Max Alpern

David and Chaja Alpern in summer of 1939 (Photo: private)

Max (back row, 4th from the left) and Gerda Alpern (front, 1st from the left) at a farewell party for Arthur Türkfeld, who is emigrating to the US, in Berlin, 1938 (Photo: private)

Max Alpern in summer of 1936 at Grunewald sports ground (Photo: private)

In 2016, a book from the library of Max Alpern was returned. The restitution was a co-operative effort together with the library of the New Synagogue Berlin - Centrum Judaicum Foundation, which also was able to identify and return books by Max Alpern's sister Gerda and her father David.

Max Alpern was born on June 6th, 1910 in Berlin. From 1930 on he studied law at the Friedrich-Wilhelm University in Berlin until 1933, like many other students, he was ousted from the university through anti-Semitic restrictions. After years of persecution Max Alpern finally emigrated to Britain in 1939 where he joined the British Army as a volunteer and in 1943 changed his name to Michael Allenby. He began training as a teacher after the war. In 1953 he moved with his family to Linksfield, South Africa. There he taught until his retirement in 1977 and also worked until his death in 1993 in the library and in the materials depot of the school.

His sister Gerda Alpern was born on January 30th, 1919. She also emigrated to the UK, where she married Abraham Kaljman in 1971 and lived until her death in 1990.

Gerda and Max's father David Alpern was born on May 15th, 1884 in Vyzhnytsia near Chernivtsi. He was a merchant in Berlin and ran a department store on Nettelbeckstrasse. As early as 1938, David Alpern was temporarily imprisoned in Sachsenhausen concentration camp. In 1942 he was deported together with his wife Chaja to the Riga Ghetto, from which both did not return.
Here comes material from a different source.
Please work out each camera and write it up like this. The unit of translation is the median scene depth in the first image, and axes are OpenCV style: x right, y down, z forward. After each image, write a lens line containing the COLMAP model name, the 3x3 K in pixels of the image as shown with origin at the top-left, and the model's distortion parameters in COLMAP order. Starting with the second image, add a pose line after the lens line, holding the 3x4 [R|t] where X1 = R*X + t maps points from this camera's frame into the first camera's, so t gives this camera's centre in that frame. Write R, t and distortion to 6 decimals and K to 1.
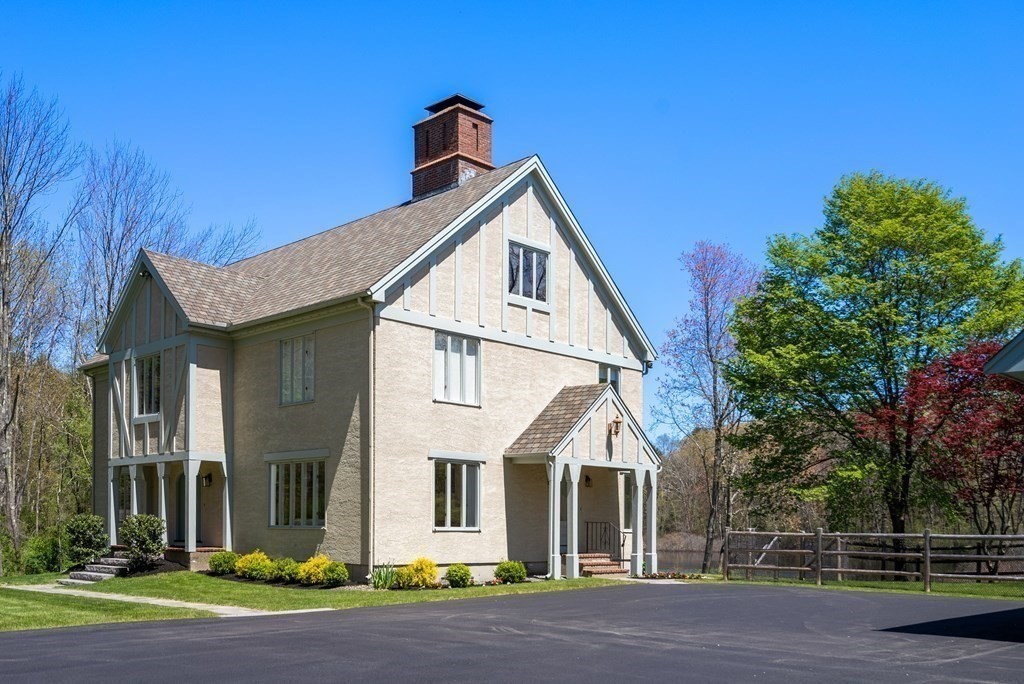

The book by Max Alpern was added to the stock of the Berlin City Library in June 1945 as a "gift". The books of David and Gerda Alpern contain no further incorporation traces of the Berlin city library, except for nonescriptive stamps. Presumably, all three books were acquired by the Berlin City Library in 1943 and part of a purchase of ~ 40,000 books looted from the last homes of Jewish Berliners.